While these funds may not attract billions like Bitcoin (BTC) and Ethereum (ETH) spot ETFs, their success could soon lead to a spot Solana ETF.

Volatility Shares Debut Solana Futures ETF

As announced, these new funds will begin trading on Thursday. One of the funds is Volatility Shares Solana ETF (SOLZ), which is poised to expose investors to Solana futures contracts. The other, Volatility Shares 2X Solana (SOLT), is designed to offer double the daily returns of Solana’s price movements. 

Just days before the launch, Solana futures trading debuted on the Chicago Mercantile Exchange (CME). However, it did not generate as much interest as Bitcoin and Ethereum futures.

Despite this, Volatility Shares remains confident in its move, as it has already listed SOLZ and SOLT on the Depository Trust & Clearing Corporation (DTCC). Notably, this is an important step before trading can begin.

Unlike spot ETFs, which hold the actual asset directly, Volatility Shares’ new funds are futures-based. They track Solana’s price through futures contracts instead of holding Solana tokens directly. 

The SOLZ ETF will have an expense ratio of 0.95%, while the SOLT ETF will charge 1.85%.

Volatility Shares Lead the Race to Launch Solana Futures ETF

In a statement, Volatility Shares co-founder and CEO Justin Young pointed out that his firm, which currently manages around $3 billion in assets, was the first to file for these Solana ETFs. This gave the firm a head start over competitors. 

The launch of these ETFs is a major milestone for Solana-based investment products. Last December, Volatility Shares filed for three ETFs that would invest in Solana futures contracts. Even though no Solana futures were available on CFTC-regulated exchanges at that time

Bloomberg ETF analyst Eric Balchunas called the move “wild” and suggested it could be a good sign for a future spot Solana ETF.

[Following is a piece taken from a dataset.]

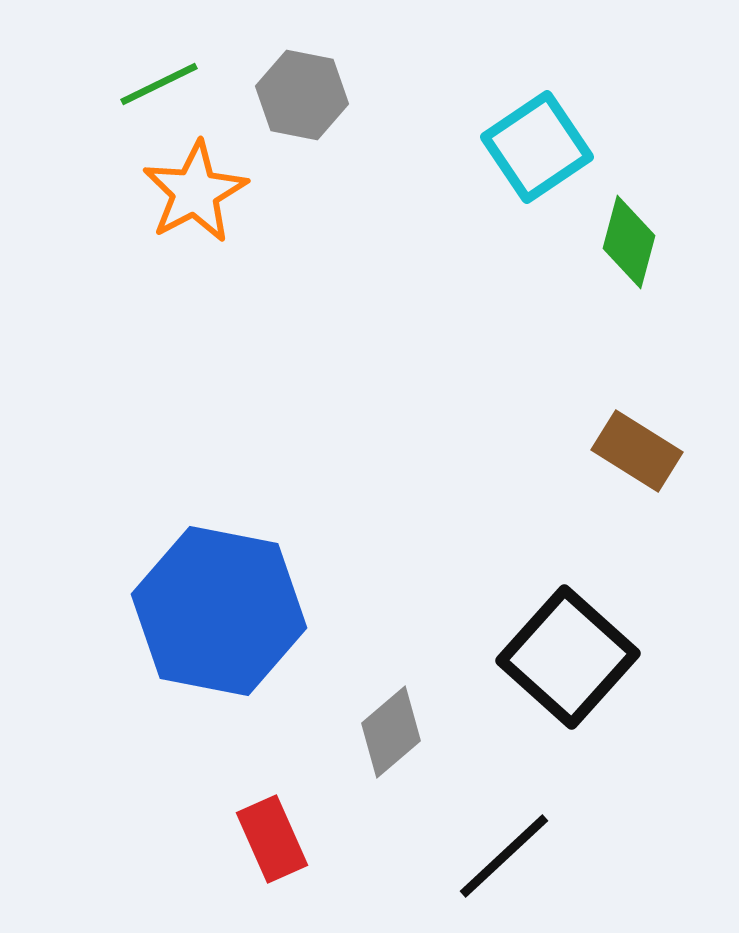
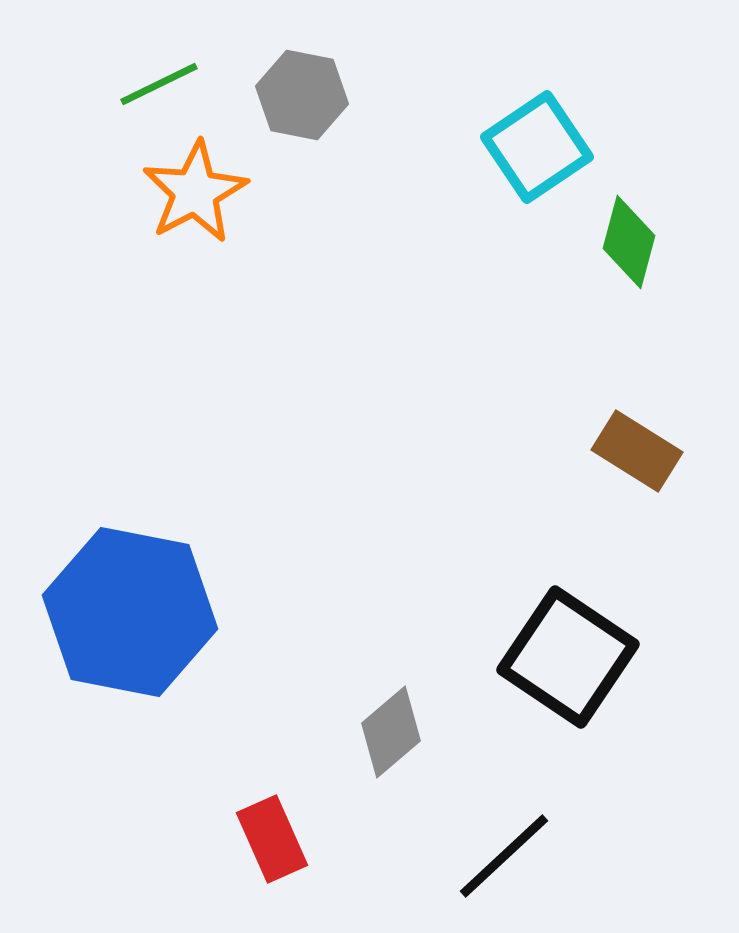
blue hexagon: moved 89 px left, 1 px down
black square: rotated 8 degrees counterclockwise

Could a Spot Solana ETF Be Next?

Big investment firms are also moving in on Solana ETFs. Franklin Templeton, a major asset manager, recently became the largest firm to file for a Solana ETF. VanEck and 21Shares have also submitted applications, with VanEck being the first to apply to the U.S. Securities and Exchange Commission (SEC) last June.

For now, investors can only buy futures-based Solana ETF product. However, many are waiting for a spot Solana ETF, which would allow direct investment in Solana without futures contracts. If interest in Solana ETFs continues to grow, it may only be a matter of time before a spot Solana ETF becomes reality.